§ Action item: The lines to return are those below that contain the word "wrist".

§ Given records:
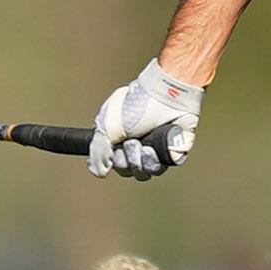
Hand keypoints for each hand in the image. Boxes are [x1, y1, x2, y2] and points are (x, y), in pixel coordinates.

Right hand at [88, 60, 204, 180]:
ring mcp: (157, 149)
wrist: (165, 96)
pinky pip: (164, 166)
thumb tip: (101, 173)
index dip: (116, 161)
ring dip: (143, 159)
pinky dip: (159, 159)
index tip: (116, 148)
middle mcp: (138, 146)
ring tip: (147, 144)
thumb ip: (97, 151)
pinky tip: (157, 146)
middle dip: (129, 158)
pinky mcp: (173, 151)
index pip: (116, 164)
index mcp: (120, 139)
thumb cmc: (135, 105)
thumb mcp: (106, 126)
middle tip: (133, 140)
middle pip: (130, 171)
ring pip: (147, 172)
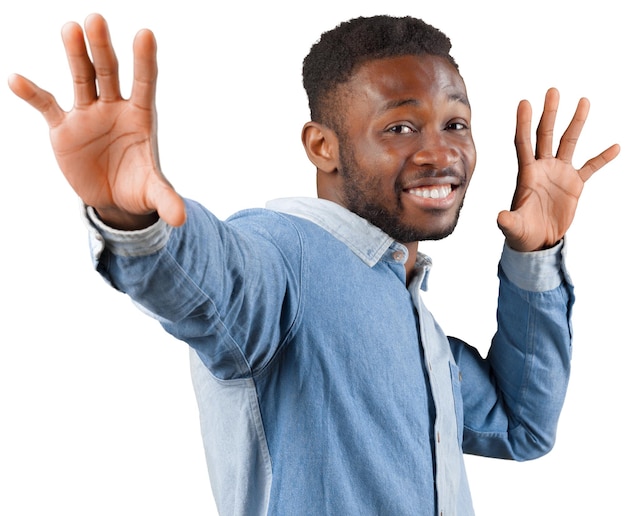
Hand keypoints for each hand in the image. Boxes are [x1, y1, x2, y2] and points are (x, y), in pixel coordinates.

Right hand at [8, 13, 185, 229]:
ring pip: (81, 79)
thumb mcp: (152, 193)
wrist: (113, 198)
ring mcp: (88, 114)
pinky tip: (17, 80)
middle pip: (109, 72)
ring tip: (70, 29)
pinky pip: (46, 106)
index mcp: (140, 117)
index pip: (144, 84)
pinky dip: (32, 93)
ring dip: (75, 55)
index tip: (145, 34)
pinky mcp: (63, 127)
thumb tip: (180, 220)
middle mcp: (114, 108)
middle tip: (96, 19)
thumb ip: (166, 200)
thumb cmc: (138, 187)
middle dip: (102, 48)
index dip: (144, 61)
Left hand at [497, 88, 619, 251]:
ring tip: (584, 101)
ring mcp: (559, 173)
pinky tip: (615, 147)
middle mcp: (542, 168)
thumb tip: (500, 217)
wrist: (537, 241)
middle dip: (549, 113)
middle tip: (553, 91)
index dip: (523, 123)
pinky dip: (602, 158)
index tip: (524, 102)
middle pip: (545, 135)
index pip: (523, 143)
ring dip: (576, 123)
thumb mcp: (513, 227)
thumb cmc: (521, 232)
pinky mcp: (574, 184)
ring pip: (568, 142)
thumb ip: (507, 221)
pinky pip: (591, 167)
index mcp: (526, 173)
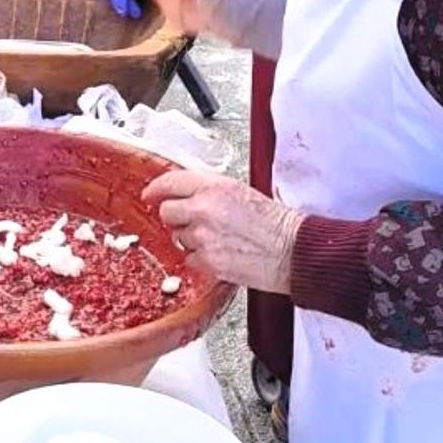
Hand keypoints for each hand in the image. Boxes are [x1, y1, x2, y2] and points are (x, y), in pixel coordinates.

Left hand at [142, 169, 304, 293]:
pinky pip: (190, 259)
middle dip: (176, 217)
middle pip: (167, 212)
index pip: (170, 182)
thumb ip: (210, 191)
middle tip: (194, 221)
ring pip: (178, 237)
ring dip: (192, 239)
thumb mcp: (241, 192)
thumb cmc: (275, 223)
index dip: (156, 189)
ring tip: (220, 239)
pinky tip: (222, 253)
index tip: (149, 194)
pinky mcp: (207, 261)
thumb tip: (186, 195)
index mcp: (214, 186)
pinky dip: (202, 259)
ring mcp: (203, 237)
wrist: (293, 250)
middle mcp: (204, 209)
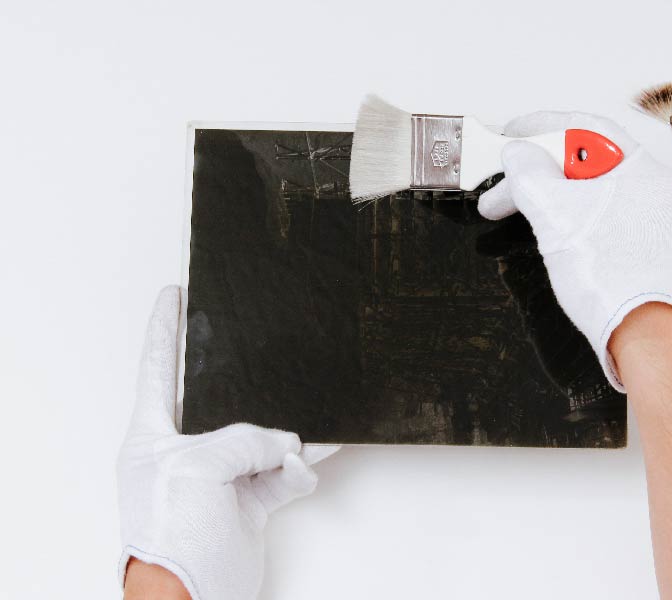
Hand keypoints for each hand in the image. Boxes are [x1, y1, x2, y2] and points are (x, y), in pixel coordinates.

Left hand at [117, 286, 337, 599]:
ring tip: (309, 427)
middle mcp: (187, 451)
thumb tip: (285, 441)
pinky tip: (307, 465)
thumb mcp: (197, 469)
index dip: (167, 328)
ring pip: (262, 438)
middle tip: (267, 352)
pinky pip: (281, 472)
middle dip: (250, 383)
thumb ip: (243, 439)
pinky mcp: (248, 501)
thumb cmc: (170, 539)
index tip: (174, 294)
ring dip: (286, 437)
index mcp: (154, 435)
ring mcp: (220, 477)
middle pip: (222, 401)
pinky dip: (297, 470)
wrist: (192, 598)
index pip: (159, 367)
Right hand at [478, 112, 671, 390]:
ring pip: (593, 194)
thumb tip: (519, 154)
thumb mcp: (555, 216)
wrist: (650, 340)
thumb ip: (530, 174)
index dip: (541, 125)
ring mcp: (655, 223)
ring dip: (549, 200)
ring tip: (517, 215)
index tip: (512, 133)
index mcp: (641, 170)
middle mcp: (655, 191)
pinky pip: (605, 219)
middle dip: (537, 172)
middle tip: (503, 187)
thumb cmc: (618, 283)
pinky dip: (572, 220)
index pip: (586, 128)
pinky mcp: (649, 252)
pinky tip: (552, 235)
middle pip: (587, 163)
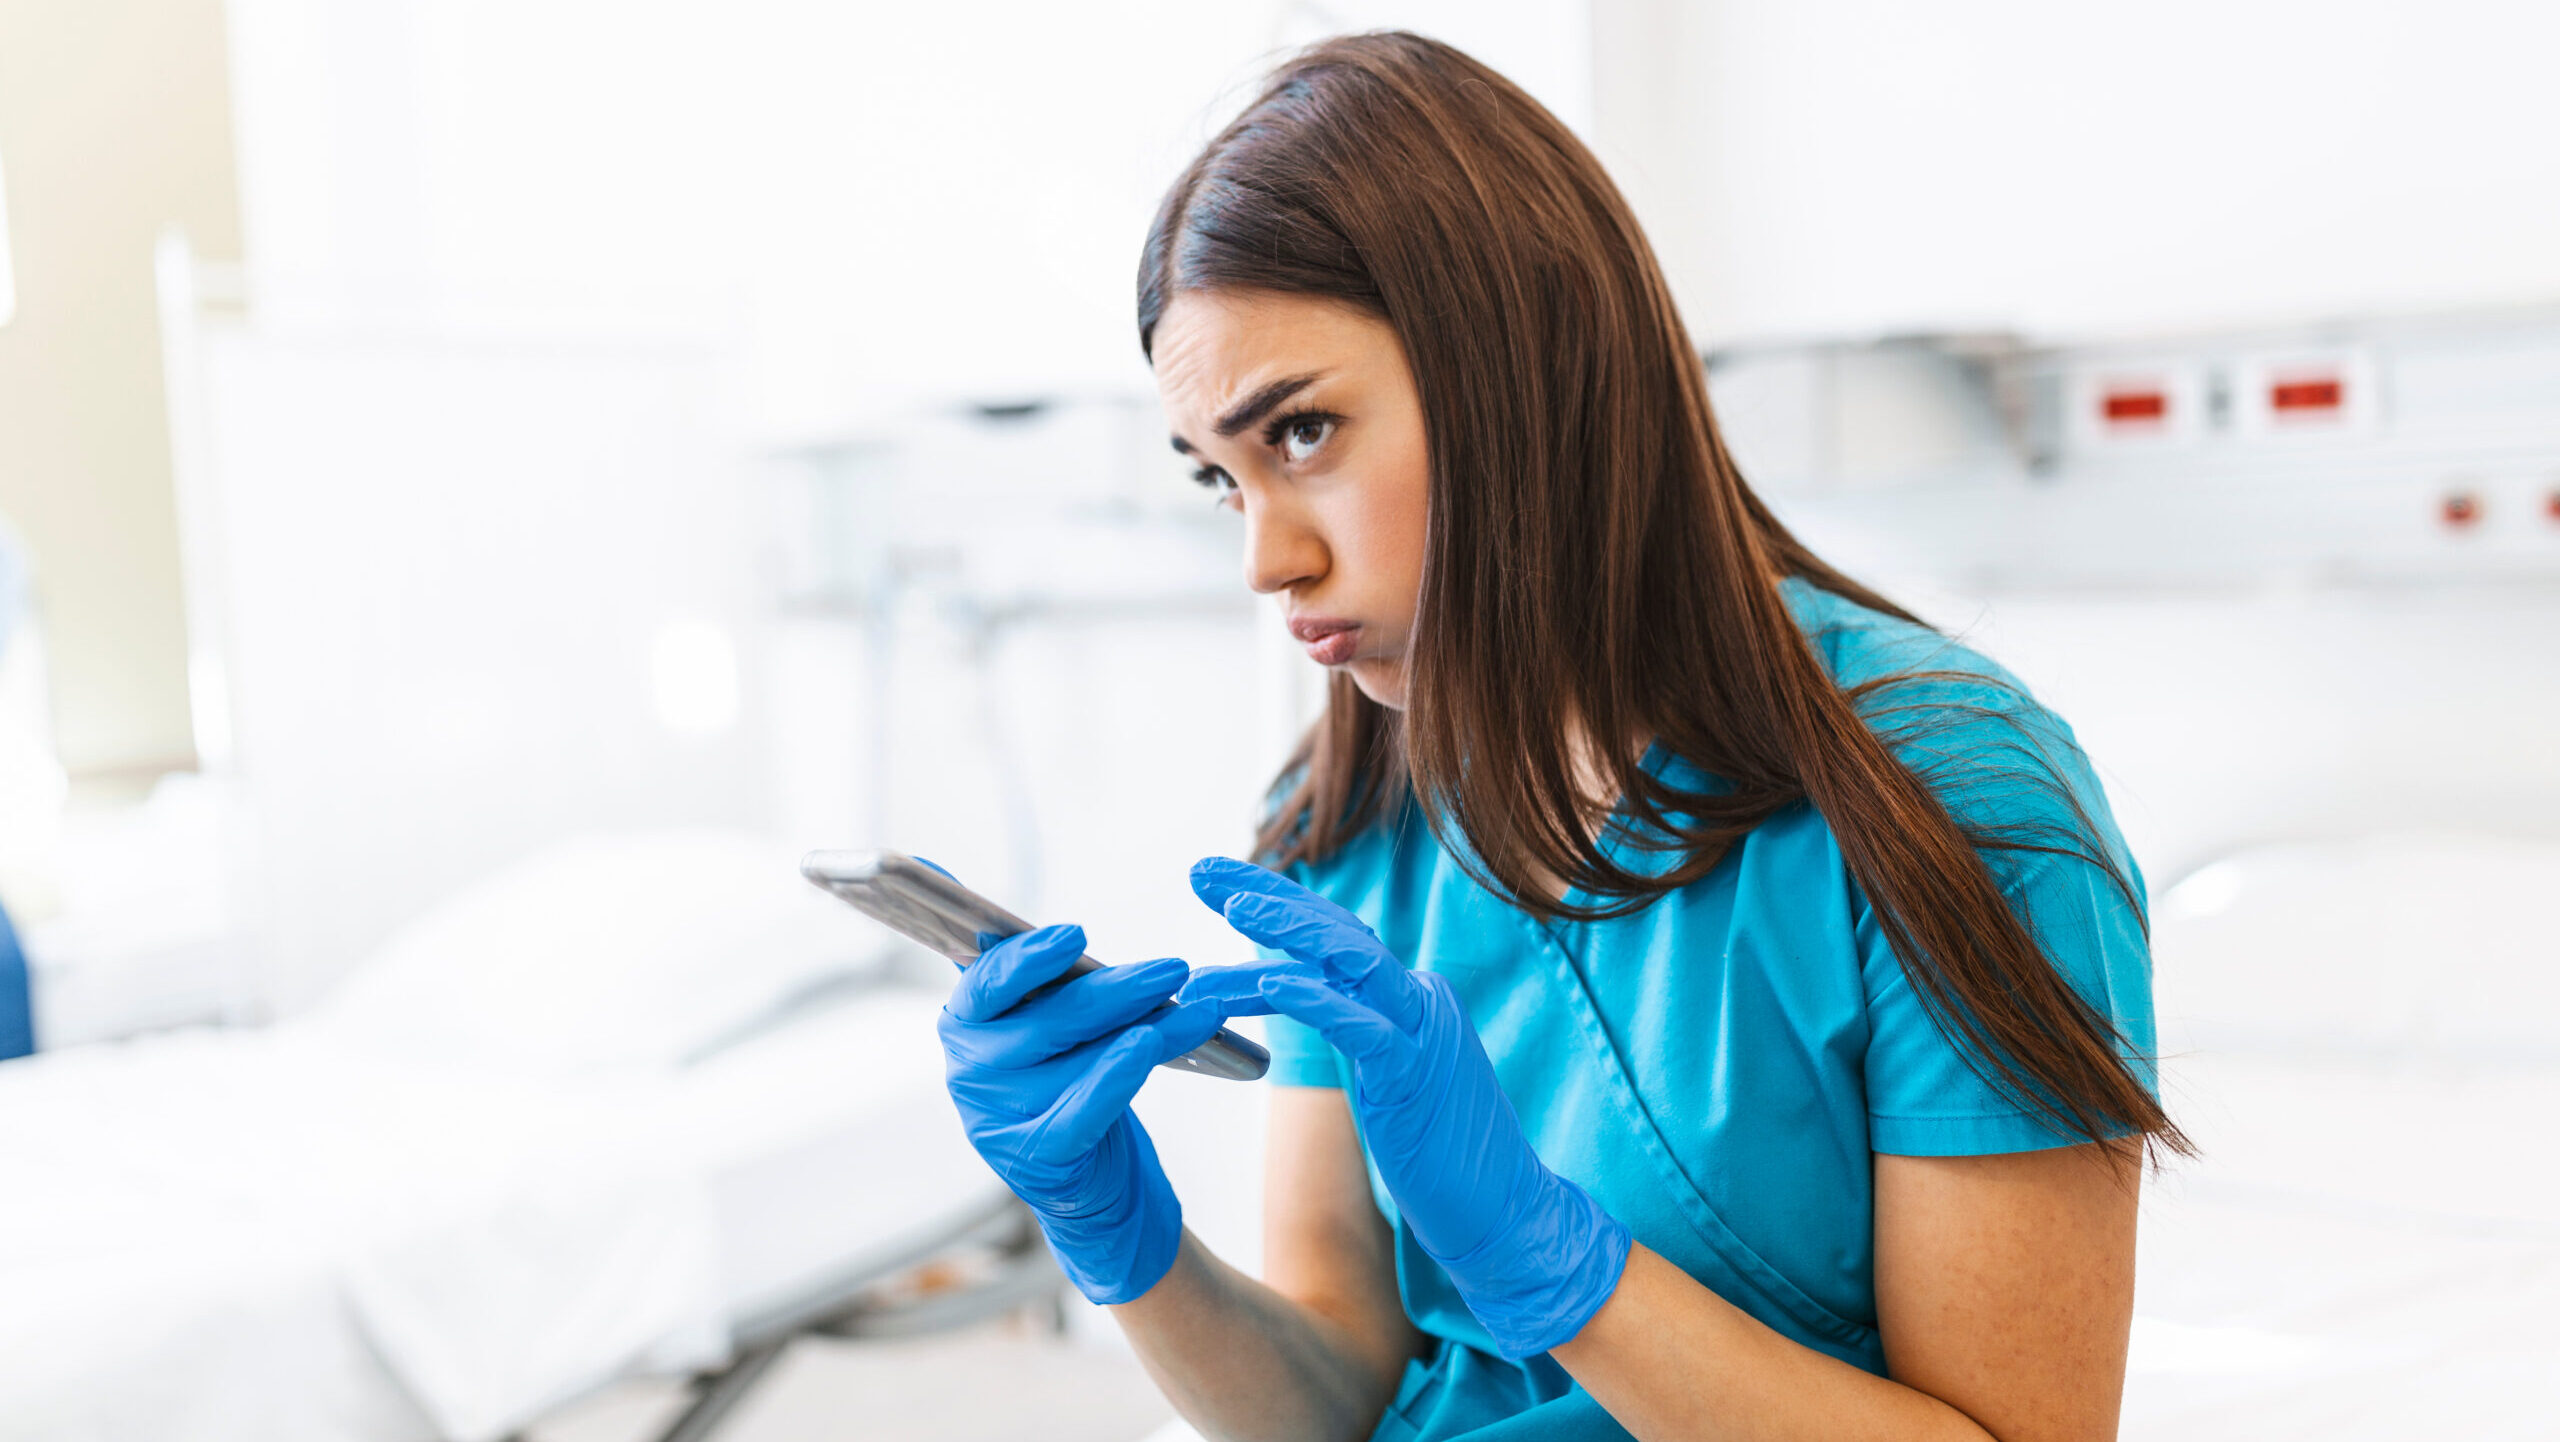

§ Exercise solution:
wrist: (165, 96)
wrist: (113, 198)
wrist: (537, 241)
wrist: (293, 250)
wrist: (192, 598)
wrist: (650, 340)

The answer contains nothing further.